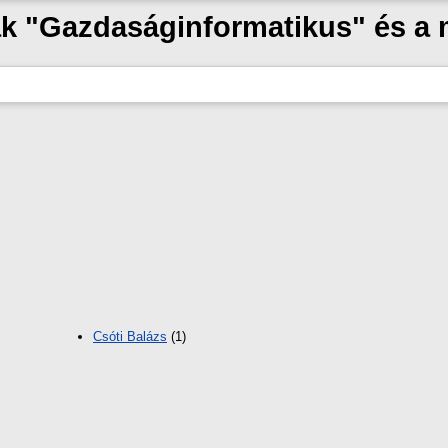
zak "Gazdaságinformatikus" és a
Csóti Balázs
(1)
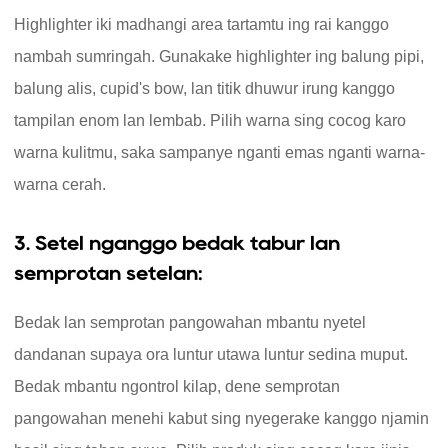
Highlighter iki madhangi area tartamtu ing rai kanggo
nambah sumringah. Gunakake highlighter ing balung pipi,
balung alis, cupid's bow, lan titik dhuwur irung kanggo
tampilan enom lan lembab. Pilih warna sing cocog karo
warna kulitmu, saka sampanye nganti emas nganti warna-
warna cerah.
3. Setel nganggo bedak tabur lan
semprotan setelan:
Bedak lan semprotan pangowahan mbantu nyetel
dandanan supaya ora luntur utawa luntur sedina muput.
Bedak mbantu ngontrol kilap, dene semprotan
pangowahan menehi kabut sing nyegerake kanggo njamin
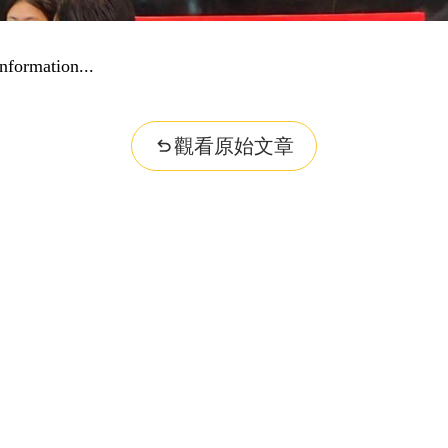
nformation...
觀看原始文章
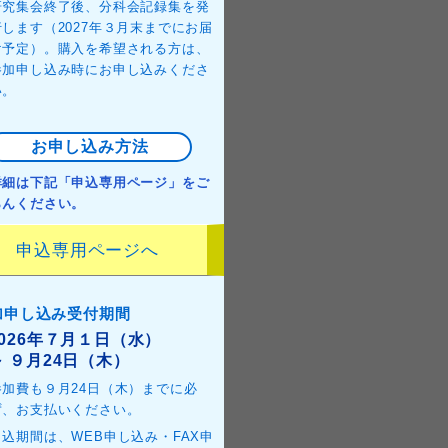
研究集会終了後、分科会記録集を発
行します（2027年３月末までにお届
け予定）。購入を希望される方は、
参加申し込み時にお申し込みくださ
い。
お申し込み方法
詳細は下記「申込専用ページ」をご
らんください。
申込専用ページへ
加申し込み受付期間
2026年７月１日（水）
～ ９月24日（木）
参加費も９月24日（木）までに必
ず、お支払いください。
申込期間は、WEB申し込み・FAX申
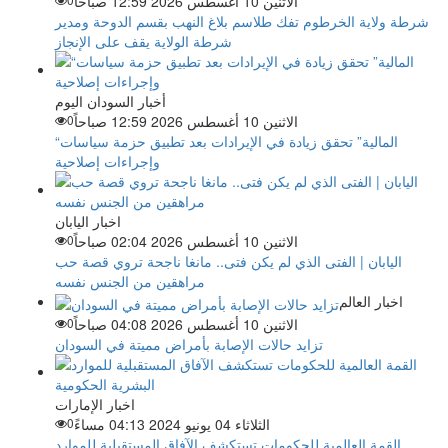
الاثنين 10 أغسطس 2026 12:59 صباحاً
شرطة ولاية الخرطوم تفك طلاسم بلاغ النهب بقسم الدوحة ومدير
شرطة الولاية يقف على الإنجاز
أخبار السودان اليوم
الاثنين 10 أغسطس 2026 12:59 صباحاً
0
“المالية” تحقق زيادة في الإيرادات بعد تطبيق حزمة سياسات
وإجراءات إصلاحية
اخبار اليابان
الاثنين 10 أغسطس 2026 02:04 صباحاً
0
اليابان | الفتى الذي لم يكن فتى.. مانغا ناجحة تروي قصة حب
مراهقين من الجنس نفسه
اخبار العالم
الاثنين 10 أغسطس 2026 04:08 صباحاً
0
تزايد حالات الإصابة بأمراض مميتة في السودان
اخبار الإمارات
الثلاثاء 04 يونيو 2024 04:13 مساءً
0
القمة العالمية للحكومات تستكشف الآفاق المستقبلية للموارد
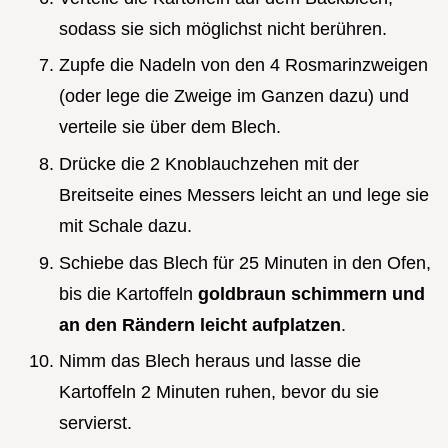
sodass sie sich möglichst nicht berühren.
Zupfe die Nadeln von den 4 Rosmarinzweigen
(oder lege die Zweige im Ganzen dazu) und
verteile sie über dem Blech.
Drücke die 2 Knoblauchzehen mit der
Breitseite eines Messers leicht an und lege sie
mit Schale dazu.
Schiebe das Blech für 25 Minuten in den Ofen,
bis die Kartoffeln
goldbraun schimmern und
an den Rändern leicht aufplatzen
.
Nimm das Blech heraus und lasse die
Kartoffeln 2 Minuten ruhen, bevor du sie
servierst.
---
| WORK TO BE COMPLETED |
Could you write these rows out again, swapping "Blech" for "Backblech" everywhere, changing nothing else, and leaving the pictures out?

| SOLUTION |
zak "Gazdaságinformatikus" és a
Csóti Balázs
(1)
Highlighter iki madhangi area tartamtu ing rai kanggo
nambah sumringah. Gunakake highlighter ing balung pipi,
balung alis, cupid's bow, lan titik dhuwur irung kanggo
tampilan enom lan lembab. Pilih warna sing cocog karo
warna kulitmu, saka sampanye nganti emas nganti warna-
warna cerah.
3. Setel nganggo bedak tabur lan
semprotan setelan:
Bedak lan semprotan pangowahan mbantu nyetel
dandanan supaya ora luntur utawa luntur sedina muput.
Bedak mbantu ngontrol kilap, dene semprotan
pangowahan menehi kabut sing nyegerake kanggo njamin
nformation...
觀看原始文章
研究集会終了後、分科会記録集を発
行します（2027年３月末までにお届
け予定）。購入を希望される方は、
参加申し込み時にお申し込みくださ
い。
お申し込み方法
詳細は下記「申込専用ページ」をご
らんください。
申込専用ページへ
加申し込み受付期間
2026年７月１日（水）
～ ９月24日（木）
参加費も９月24日（木）までに必
ず、お支払いください。
申込期間は、WEB申し込み・FAX申
الاثنين 10 أغسطس 2026 12:59 صباحاً
شرطة ولاية الخرطوم تفك طلاسم بلاغ النهب بقسم الدوحة ومدير
شرطة الولاية يقف على الإنجاز
أخبار السودان اليوم
الاثنين 10 أغسطس 2026 12:59 صباحاً
0
“المالية” تحقق زيادة في الإيرادات بعد تطبيق حزمة سياسات
وإجراءات إصلاحية
اخبار اليابان
الاثنين 10 أغسطس 2026 02:04 صباحاً
0
اليابان | الفتى الذي لم يكن فتى.. مانغا ناجحة تروي قصة حب
مراهقين من الجنس نفسه
اخبار العالم
الاثنين 10 أغسطس 2026 04:08 صباحاً
0
تزايد حالات الإصابة بأمراض مميتة في السودان
اخبار الإمارات
الثلاثاء 04 يونيو 2024 04:13 مساءً
0
القمة العالمية للحكومات تستكشف الآفاق المستقبلية للموارد
sodass sie sich möglichst nicht berühren.
Zupfe die Nadeln von den 4 Rosmarinzweigen
(oder lege die Zweige im Ganzen dazu) und
verteile sie über dem Backblech.
Drücke die 2 Knoblauchzehen mit der
Breitseite eines Messers leicht an und lege sie
mit Schale dazu.
Schiebe das Backblech für 25 Minuten in den Ofen,
bis die Kartoffeln
goldbraun schimmern und
an den Rändern leicht aufplatzen
.
Nimm das Backblech heraus und lasse die
Kartoffeln 2 Minuten ruhen, bevor du sie
servierst.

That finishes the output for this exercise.